BOB PRATTE
Cynthia Kinney, the esteemed dance instructor at Hemet High, had a worrisome week after a Riverside County elections department Web site did not indicate her mail-in ballot was received.
"My husband and I have voted in every election since the 1970s," she wrote in an e-mail dispatch Tuesday, a week after the election. "In the last few elections we have had to vote by mail because there isn't a voting location in our area. I have always had the utmost confidence in our election system, until this election."
Kinney monitored a Riverside County Web site that tells mail-in voters whether their ballots were received and counted. She was dismayed when she repeatedly read the message: "Could not find your record. Please call the election office to inquire about your ballot status."
Her husband, Hemet High Assistant Principal Larry Kinney, saw that his ballot had been received but hadn't been counted. To find out the information, they visited www.election.co.riverside.ca.us and clicked on "The Status of My Vote-By-Mail Ballot."
This fall, I was stuck into a mail-in precinct too, probably because my neighborhood had a slightly different ballot than streets a few blocks away.
I tried the Web site Wednesday and learned my ballot had arrived but had not been counted.

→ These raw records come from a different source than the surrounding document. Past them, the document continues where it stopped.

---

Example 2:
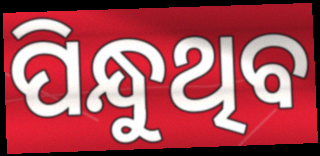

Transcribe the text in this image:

ପିନ୍ଧୁଥିବ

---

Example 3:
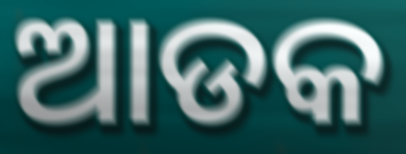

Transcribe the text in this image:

ଆଡକ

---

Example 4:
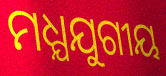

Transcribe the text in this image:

ମଧ୍ଯଯୁଗୀୟ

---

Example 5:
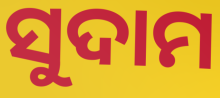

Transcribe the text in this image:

ସୁଦାମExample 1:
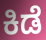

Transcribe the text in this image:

ಕಿಡೆ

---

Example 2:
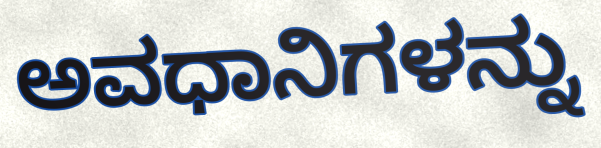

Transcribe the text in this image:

ಅವಧಾನಿಗಳನ್ನು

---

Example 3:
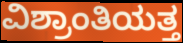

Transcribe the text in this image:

ವಿಶ್ರಾಂತಿಯತ್ತ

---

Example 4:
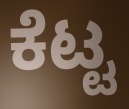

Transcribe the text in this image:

ಕೆಟ್ಟ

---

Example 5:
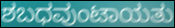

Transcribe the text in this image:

ಶಬಧವುಂಟಾಯತುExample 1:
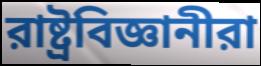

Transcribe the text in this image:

রাষ্ট্রবিজ্ঞানীরা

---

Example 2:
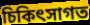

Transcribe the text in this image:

চিকিৎসাগত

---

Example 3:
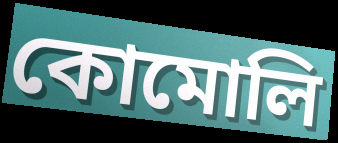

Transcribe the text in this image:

কোমোলি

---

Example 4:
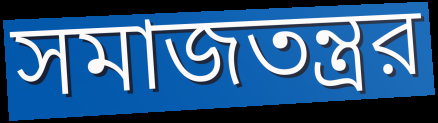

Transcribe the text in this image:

সমাজতন্ত্রর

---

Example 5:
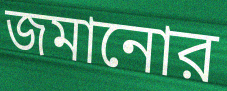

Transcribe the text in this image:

জমানোরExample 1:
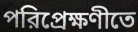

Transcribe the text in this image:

পরিপ্রেক্ষণীতে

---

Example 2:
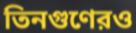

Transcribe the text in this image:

তিনগুণেরও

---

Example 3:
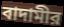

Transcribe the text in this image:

বাদামীর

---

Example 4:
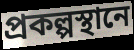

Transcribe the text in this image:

প্রকল্পস্থানে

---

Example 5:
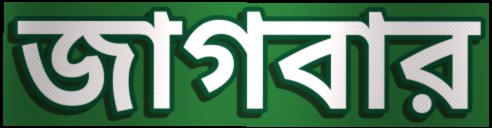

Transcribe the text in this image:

জাগবার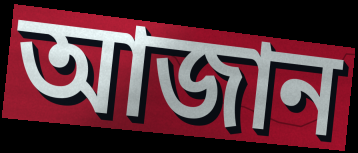
আজান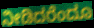
ನೀಡಿದರೆಂದೂ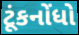
ટૂંકનોંધો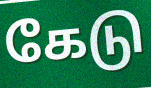
கேடு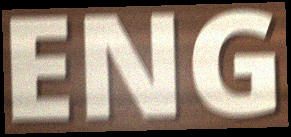
ENG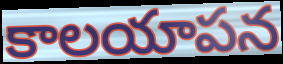
కాలయాపనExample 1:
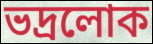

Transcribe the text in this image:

ভদ্ৰলোক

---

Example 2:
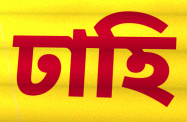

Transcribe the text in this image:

ঢাহি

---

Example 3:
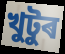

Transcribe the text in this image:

খুটুৰ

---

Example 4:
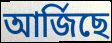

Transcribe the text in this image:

আৰ্জিছে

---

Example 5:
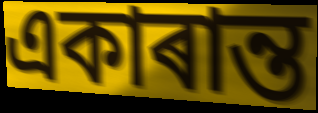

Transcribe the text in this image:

একাৰান্তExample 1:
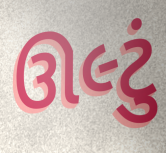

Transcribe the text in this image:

ઊલ્ટું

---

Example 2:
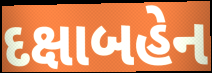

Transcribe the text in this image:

દક્ષાબહેન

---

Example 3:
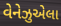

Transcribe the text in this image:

વેનેઝુએલા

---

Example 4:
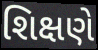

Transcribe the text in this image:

શિક્ષણે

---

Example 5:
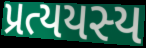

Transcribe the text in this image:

પ્રત્યયસ્ય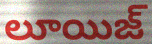
లూయిజ్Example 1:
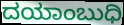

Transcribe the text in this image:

ದಯಾಂಬುಧಿ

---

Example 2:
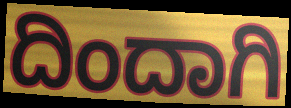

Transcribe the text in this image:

ದಿಂದಾಗಿ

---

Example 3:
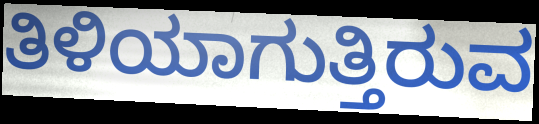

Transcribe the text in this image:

ತಿಳಿಯಾಗುತ್ತಿರುವ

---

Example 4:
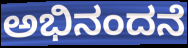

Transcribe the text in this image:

ಅಭಿನಂದನೆ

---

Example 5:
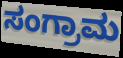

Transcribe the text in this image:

ಸಂಗ್ರಾಮ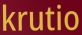
krutio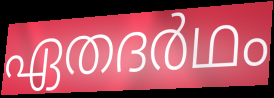
ഏതദർഥം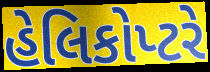
હેલિકોપ્ટરેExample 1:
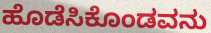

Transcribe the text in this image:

ಹೊಡೆಸಿಕೊಂಡವನು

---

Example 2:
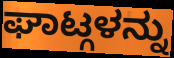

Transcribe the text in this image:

ಘಾಟ್ಗಳನ್ನು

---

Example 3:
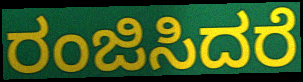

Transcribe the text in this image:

ರಂಜಿಸಿದರೆ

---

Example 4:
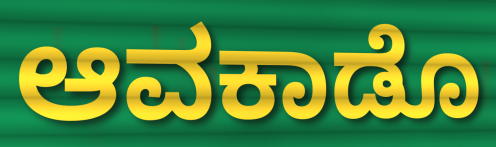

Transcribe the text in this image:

ಆವಕಾಡೊ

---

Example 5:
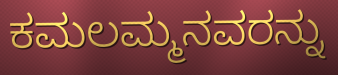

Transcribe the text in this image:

ಕಮಲಮ್ಮನವರನ್ನುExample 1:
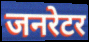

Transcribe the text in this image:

जनरेटर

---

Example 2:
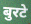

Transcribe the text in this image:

बुरटे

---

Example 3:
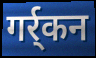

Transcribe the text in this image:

गर्र्कन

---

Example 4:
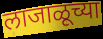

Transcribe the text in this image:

लाजाळूच्या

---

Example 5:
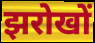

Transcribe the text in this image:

झरोखों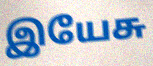
இயேசு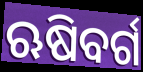
ଋଷିବର୍ଗ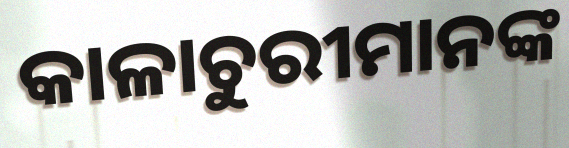
କାଳାଚୁରୀମାନଙ୍କ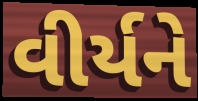
વીર્યનેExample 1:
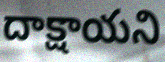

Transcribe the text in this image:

దాక్షాయని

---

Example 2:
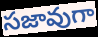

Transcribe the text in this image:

సజావుగా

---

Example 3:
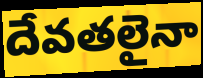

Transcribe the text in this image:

దేవతలైనా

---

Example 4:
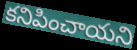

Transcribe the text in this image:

కనిపించాయని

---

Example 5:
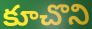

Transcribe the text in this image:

కూచొనిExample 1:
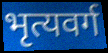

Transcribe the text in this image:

भृत्यवर्ग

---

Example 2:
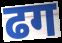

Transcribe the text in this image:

ढग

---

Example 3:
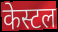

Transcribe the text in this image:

केस्टल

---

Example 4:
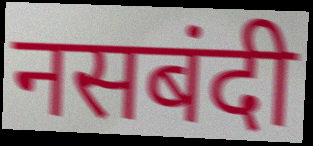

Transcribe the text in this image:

नसबंदी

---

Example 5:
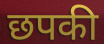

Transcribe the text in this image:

छपकीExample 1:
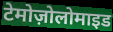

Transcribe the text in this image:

टेमोज़ोलोमाइड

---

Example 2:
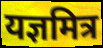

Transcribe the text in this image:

यज्ञमित्र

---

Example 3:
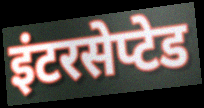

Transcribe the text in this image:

इंटरसेप्टेड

I felt the dance teacher's pain.
I like to vote on Election Day. Mail-in ballots can be dropped off at any polling place. Rather than using the mail, I stopped by the polling place where I usually vote.
During the 1980s, I lived in isolated Snow Creek Village on the desert side of the San Gorgonio Pass, between Cabazon and Palm Springs.
I enjoyed taking my ballot to the most unusually located precincts I could find. I dropped off my ballot in Rancho Carrillo, which is reached by a private road that leaves Highway 74 near San Juan Capistrano in Orange County and winds six miles up into Riverside County to reach the remote enclave inside the Cleveland National Forest.
I voted in a mobile home community on a bank of the Colorado River, north of Blythe.
With precincts shifting to mail-in status, my future voting safaris may be limited.
Riverside County voting officials promoted the use of mail-in ballots to speed up the vote-counting and shorten lines, especially during a presidential election with a giant turnout. Counting can begin seven business days before an election. If mail-in ballots are submitted early, they can speed up a count, but not when people like me drop them off at a polling place.
On Thursday, Kinney and I felt better. A helpful election department worker checked and found Kinney's ballot had been received and would be counted. Her faith in the elections department was restored. The Web site said I had dropped off a good ballot.
Rebecca Martine, chief deputy registrar with the county elections department, said Friday that our ballots likely will be counted in the final 58,000 mail-in submissions. Still to count were 47,000 provisional ballots, meaning they were cast with possible problems.
She said that while I was contributing to slowing down the vote count by dropping off my ballot on Election Day, I still was helpful. "You cut down on the lines," she said. "It does take longer to get your result."